Keine Spannungserhöhung mehr möglich

EVGA entfernt EVBot der GeForce GTX 680 Classified

Luxuriöse Grafikkarten glänzen in der Regel durch außergewöhnliche Features. EVGA spendierte der gut 580 Euro teuren GeForce GTX 680 deshalb mit dem EVBot ein Tool, das die Erhöhung der Chipspannung erlaubte. Per Software können bei Kepler-GPUs nur Taktraten angehoben werden.

Nun ist das Feature still und leise entfernt worden – derzeit werden die „Classified“-Karten ohne die Schnittstelle der „Übertaktungsfernbedienung“ ausgeliefert. Auf Nachfrage eines Nutzers in den EVGA-Foren stellte ein Mitarbeiter klar, dass der EVBot den entsprechenden Grafikkarten nicht mehr beiliegen darf. Laut dem Hersteller müsse man „die Nvidia-Richtlinien bezüglich des Verkaufes von GeForce-GTX-Produkten zu 100 Prozent erfüllen“. Demnach ist eine Spannungsregulierung strikt verboten, was sowohl Änderungen über eine Software als auch die Hardware direkt betrifft. Kenntlich gemacht wurden die Karten jedoch nicht. Zwar fehlt in der Produktbeschreibung mittlerweile jeder Hinweis auf den EVBot, ebenso aber jeder Hinweis auf die geänderte Ausstattung.

EVGA GeForce GTX 680 Classified
EVGA GeForce GTX 680 Classified
EVGA EVBot
EVGA EVBot

Auf Nachfrage erklärte EVGA gegenüber overclockers.com, dass die „Classified“-Versionen trotz der jüngsten Beschneidung immer noch ihren hohen Preis rechtfertigen, etwa durch das höhere Power-Target, die verbesserte Kühlung samt selektierter GPU mit Werksübertaktung sowie der verbesserten Spannungsversorgung. Zudem könne man die Spannung nach wie vor anheben, sofern auf einen „anderen Weg“ zurückgegriffen wird – der natürlich die Garantie verfallen lässt. Dafür braucht es allerdings nicht zwingend eine EVGA-Grafikkarte, zumal keine Änderung des Verkaufspreises geplant ist.

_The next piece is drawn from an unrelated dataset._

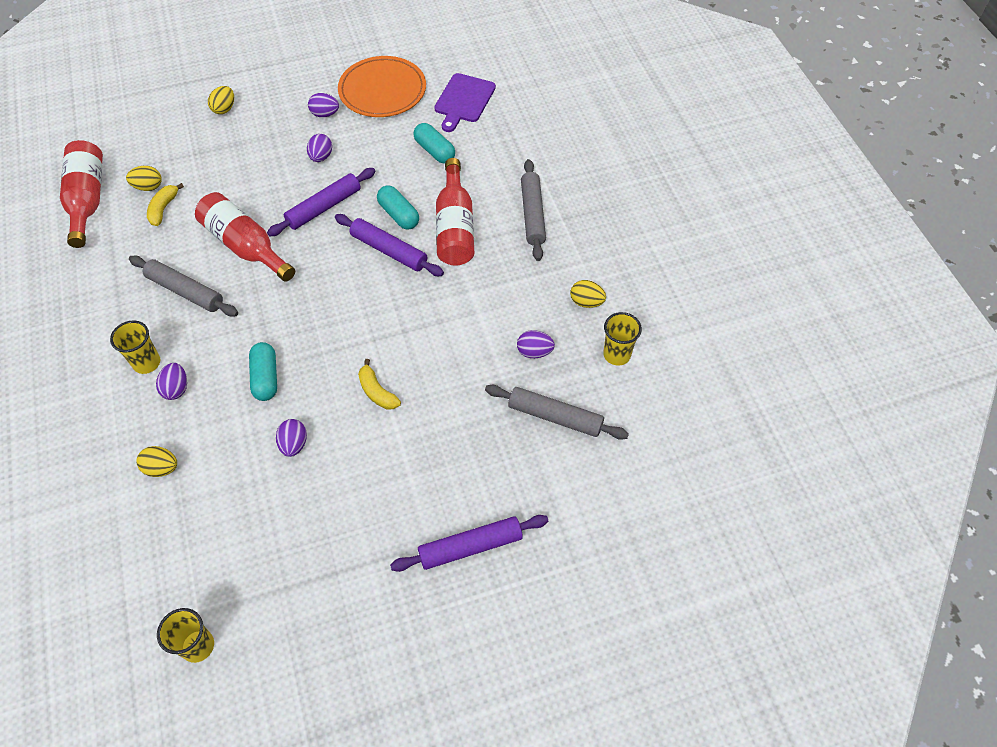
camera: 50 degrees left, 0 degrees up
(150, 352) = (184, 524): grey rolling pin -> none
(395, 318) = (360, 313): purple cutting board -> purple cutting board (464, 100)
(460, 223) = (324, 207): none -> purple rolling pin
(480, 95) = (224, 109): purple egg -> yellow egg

Die große Frage bleibt, warum Nvidia derartig strikt vorgeht. Denn eine derart teure Grafikkarte richtet sich an eine winzige Anzahl an Enthusiasten, die üblicherweise mit Spielzeug für ihren Basteldrang versorgt werden möchten. Deren Erfolge und Bemühungen färben üblicherweise auf die gesamte Marke ab, ähnlich etwa der Tuning-Szene bei Automobilen oder dem Modden von Gehäusen. Möglicherweise reagiert Kepler kritisch auf Spannungspielereien – dann würde Nvidia einfach die RMA-Quote reduzieren – oder aber der Chip skaliert zu gut mit mehr Volt und würde den Erfolg eines mögliche Nachfolgers gefährden. So oder so dürfte das Vorgehen kaum für zufriedene Gesichter sorgen.